I have a single table table1 where I am trying to update one column completed to certain values based on id. Because the table remains the same as well as the updated column and WHERE clause field, I have been looking into the potential of consolidating the SQL statements.
I have a table1 like this:
| id | completed |
| -- | --------- |
| 1 | NULL |
| 2 | NULL |
| 3 | NULL |
| 4 | NULL |
| 5 | NULL |
| 6 | NULL |
| 7 | NULL |
| 8 | NULL |
| 9 | NULL |
| 10 | NULL |
| 11 | NULL |
| 12 | NULL |
Here is an example of what I currently have as standard: (it continues on for another 13 UPDATE statements)

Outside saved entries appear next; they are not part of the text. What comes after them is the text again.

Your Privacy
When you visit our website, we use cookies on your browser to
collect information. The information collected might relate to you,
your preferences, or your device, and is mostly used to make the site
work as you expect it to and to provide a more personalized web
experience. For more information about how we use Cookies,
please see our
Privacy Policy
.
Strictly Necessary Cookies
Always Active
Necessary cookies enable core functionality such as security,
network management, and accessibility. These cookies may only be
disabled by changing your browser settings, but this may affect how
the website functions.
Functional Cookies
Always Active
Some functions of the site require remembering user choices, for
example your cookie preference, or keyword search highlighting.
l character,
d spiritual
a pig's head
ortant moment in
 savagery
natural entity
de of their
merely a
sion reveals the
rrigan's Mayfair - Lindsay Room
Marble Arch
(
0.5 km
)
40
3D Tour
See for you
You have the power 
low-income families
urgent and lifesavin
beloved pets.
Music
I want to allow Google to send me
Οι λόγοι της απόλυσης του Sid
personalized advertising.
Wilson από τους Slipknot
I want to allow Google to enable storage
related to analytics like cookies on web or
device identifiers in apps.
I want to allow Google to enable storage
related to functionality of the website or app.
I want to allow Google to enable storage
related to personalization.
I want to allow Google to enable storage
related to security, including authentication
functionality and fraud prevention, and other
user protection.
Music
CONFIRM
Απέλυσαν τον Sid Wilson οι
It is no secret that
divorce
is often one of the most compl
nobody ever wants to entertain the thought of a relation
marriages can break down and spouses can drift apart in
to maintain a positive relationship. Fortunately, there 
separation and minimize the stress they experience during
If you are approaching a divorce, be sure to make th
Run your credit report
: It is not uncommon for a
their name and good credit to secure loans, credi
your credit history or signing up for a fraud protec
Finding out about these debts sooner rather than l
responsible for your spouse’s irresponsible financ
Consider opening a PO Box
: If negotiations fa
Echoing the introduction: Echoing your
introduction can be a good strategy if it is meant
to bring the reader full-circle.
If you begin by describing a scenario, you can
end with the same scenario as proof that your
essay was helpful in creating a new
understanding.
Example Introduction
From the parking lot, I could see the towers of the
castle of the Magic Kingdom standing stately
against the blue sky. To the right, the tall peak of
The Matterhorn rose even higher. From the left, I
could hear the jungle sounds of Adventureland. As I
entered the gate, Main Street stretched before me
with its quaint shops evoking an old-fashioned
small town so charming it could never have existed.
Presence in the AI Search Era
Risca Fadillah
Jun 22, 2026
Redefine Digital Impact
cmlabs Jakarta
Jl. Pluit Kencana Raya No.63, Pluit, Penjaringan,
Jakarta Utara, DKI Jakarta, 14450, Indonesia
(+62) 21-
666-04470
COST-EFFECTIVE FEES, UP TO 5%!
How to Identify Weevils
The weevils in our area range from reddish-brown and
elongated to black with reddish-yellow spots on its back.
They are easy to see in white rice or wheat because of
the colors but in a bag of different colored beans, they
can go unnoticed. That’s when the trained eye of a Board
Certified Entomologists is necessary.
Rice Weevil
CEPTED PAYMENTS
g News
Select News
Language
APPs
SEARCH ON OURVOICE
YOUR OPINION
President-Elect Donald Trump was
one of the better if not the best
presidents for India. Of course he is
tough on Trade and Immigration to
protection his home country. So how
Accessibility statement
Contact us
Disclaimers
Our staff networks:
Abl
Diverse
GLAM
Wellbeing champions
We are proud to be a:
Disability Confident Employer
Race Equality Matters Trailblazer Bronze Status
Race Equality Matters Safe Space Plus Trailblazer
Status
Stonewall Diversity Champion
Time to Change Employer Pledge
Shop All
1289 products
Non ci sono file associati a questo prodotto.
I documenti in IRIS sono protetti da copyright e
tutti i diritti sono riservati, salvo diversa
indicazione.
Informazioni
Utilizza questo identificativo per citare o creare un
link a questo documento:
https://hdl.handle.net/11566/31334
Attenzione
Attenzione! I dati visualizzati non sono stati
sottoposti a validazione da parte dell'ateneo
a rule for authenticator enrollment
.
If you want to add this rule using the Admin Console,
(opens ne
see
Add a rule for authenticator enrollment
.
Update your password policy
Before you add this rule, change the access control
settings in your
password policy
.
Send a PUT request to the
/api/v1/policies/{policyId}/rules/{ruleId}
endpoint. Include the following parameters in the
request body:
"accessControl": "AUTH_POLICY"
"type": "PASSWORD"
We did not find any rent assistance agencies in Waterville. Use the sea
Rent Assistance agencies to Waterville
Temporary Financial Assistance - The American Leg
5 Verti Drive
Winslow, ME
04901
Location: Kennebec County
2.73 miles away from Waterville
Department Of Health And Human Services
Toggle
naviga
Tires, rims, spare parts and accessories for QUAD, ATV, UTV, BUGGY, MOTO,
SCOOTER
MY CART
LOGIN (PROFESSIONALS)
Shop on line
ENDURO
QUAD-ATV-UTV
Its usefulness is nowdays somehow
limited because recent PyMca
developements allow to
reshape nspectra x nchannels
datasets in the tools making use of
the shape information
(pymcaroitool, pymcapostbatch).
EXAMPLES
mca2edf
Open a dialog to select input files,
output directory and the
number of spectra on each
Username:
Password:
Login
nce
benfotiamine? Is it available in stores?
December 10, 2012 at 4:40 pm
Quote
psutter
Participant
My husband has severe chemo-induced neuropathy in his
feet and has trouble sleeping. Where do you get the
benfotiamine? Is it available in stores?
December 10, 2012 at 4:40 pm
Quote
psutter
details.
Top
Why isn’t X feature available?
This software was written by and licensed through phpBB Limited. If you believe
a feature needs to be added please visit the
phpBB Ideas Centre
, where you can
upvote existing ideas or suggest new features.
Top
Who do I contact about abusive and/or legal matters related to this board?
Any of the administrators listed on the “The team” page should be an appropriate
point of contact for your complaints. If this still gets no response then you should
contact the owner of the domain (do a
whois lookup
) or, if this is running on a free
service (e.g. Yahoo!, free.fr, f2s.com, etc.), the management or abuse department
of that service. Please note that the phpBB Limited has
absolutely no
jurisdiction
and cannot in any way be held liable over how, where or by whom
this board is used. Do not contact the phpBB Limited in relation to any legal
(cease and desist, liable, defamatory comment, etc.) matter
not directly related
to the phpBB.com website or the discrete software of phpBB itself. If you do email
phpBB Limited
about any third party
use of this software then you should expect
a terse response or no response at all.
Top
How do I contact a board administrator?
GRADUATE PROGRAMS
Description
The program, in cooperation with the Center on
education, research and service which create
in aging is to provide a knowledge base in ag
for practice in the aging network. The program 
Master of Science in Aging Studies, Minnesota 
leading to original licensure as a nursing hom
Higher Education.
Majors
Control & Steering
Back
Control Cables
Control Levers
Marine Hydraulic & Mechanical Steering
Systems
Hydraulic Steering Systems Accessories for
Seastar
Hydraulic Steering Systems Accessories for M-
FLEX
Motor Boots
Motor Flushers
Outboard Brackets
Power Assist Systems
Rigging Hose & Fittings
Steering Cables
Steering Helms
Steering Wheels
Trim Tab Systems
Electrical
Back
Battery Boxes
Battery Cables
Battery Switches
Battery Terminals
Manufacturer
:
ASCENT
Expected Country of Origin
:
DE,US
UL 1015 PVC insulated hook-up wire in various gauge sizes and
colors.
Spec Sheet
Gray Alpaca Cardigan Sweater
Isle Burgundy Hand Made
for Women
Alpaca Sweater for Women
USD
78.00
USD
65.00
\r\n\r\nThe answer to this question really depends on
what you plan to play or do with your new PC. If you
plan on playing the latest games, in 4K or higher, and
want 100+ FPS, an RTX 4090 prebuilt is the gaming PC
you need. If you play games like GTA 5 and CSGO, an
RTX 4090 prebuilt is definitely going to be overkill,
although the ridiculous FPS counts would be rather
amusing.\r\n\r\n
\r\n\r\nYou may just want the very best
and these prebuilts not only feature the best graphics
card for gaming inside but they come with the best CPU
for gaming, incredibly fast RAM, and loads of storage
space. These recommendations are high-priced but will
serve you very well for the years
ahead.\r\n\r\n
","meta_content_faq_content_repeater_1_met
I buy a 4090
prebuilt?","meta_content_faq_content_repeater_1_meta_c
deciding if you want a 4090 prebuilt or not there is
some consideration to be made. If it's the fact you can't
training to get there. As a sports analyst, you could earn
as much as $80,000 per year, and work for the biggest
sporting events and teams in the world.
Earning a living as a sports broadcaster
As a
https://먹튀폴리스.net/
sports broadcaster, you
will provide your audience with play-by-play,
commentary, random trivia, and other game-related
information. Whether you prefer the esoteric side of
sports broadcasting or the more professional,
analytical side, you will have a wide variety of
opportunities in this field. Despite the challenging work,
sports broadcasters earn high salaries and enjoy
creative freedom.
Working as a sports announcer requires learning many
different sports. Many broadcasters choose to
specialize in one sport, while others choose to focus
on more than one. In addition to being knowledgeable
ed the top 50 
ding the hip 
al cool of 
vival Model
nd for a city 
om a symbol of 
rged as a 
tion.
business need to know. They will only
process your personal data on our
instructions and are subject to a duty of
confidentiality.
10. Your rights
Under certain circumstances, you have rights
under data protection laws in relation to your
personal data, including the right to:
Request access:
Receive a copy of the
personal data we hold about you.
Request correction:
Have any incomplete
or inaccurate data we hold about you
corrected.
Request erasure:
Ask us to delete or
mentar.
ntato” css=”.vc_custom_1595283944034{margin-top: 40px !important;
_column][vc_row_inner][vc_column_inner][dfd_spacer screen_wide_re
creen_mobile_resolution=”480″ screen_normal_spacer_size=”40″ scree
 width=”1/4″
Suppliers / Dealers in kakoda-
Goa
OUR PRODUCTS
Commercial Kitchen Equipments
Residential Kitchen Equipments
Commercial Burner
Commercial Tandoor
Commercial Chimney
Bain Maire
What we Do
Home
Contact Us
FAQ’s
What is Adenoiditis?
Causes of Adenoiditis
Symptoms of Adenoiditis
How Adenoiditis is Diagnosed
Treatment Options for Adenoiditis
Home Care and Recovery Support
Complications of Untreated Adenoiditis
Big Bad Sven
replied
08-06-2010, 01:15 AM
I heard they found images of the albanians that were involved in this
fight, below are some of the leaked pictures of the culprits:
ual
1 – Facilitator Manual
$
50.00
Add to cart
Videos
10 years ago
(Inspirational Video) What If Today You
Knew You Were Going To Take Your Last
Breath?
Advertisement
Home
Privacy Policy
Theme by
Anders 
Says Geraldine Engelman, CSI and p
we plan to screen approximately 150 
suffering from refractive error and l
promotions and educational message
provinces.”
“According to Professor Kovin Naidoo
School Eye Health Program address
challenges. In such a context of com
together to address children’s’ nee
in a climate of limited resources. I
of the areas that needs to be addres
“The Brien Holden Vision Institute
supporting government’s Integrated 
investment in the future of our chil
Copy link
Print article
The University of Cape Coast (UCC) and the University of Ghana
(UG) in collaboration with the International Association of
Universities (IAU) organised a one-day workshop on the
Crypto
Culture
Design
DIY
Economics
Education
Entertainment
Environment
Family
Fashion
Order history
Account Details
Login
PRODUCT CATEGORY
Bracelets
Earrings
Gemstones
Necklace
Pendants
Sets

UPDATE table1 SET completed = 25
WHERE id IN (1, 2, 3, 4);
UPDATE table1 SET completed = 27
WHERE id IN (5, 6, 7, 8);
UPDATE table1 SET completed = 28
WHERE id IN (9, 10, 11, 12);
I have tried something like: (though I know it's not right)
UPDATE table1 (
SET completed = 25 WHERE id IN (1, 2, 3, 4),
SET completed = 27 WHERE id IN (5, 6, 7, 8),
SET completed = 28 WHERE id IN (9, 10, 11, 12)
);
ASSUMPTIONS: id is unordered in the real table; skips and does not correlate to completed number order
The expected result of table1:
| id | completed |
| -- | --------- |
| 1 | 25 |
| 2 | 25 |
| 3 | 25 |
| 4 | 25 |
| 5 | 26 |
| 6 | 26 |
| 7 | 26 |
| 8 | 26 |
| 9 | 27 |
| 10 | 27 |
| 11 | 27 |
| 12 | 27 |
QUESTION: Would there be an even more consolidated version given the above? Or is the first code the most efficient?
I have also looked around on stackoverflow and documentation but did not see something like this addressed directly.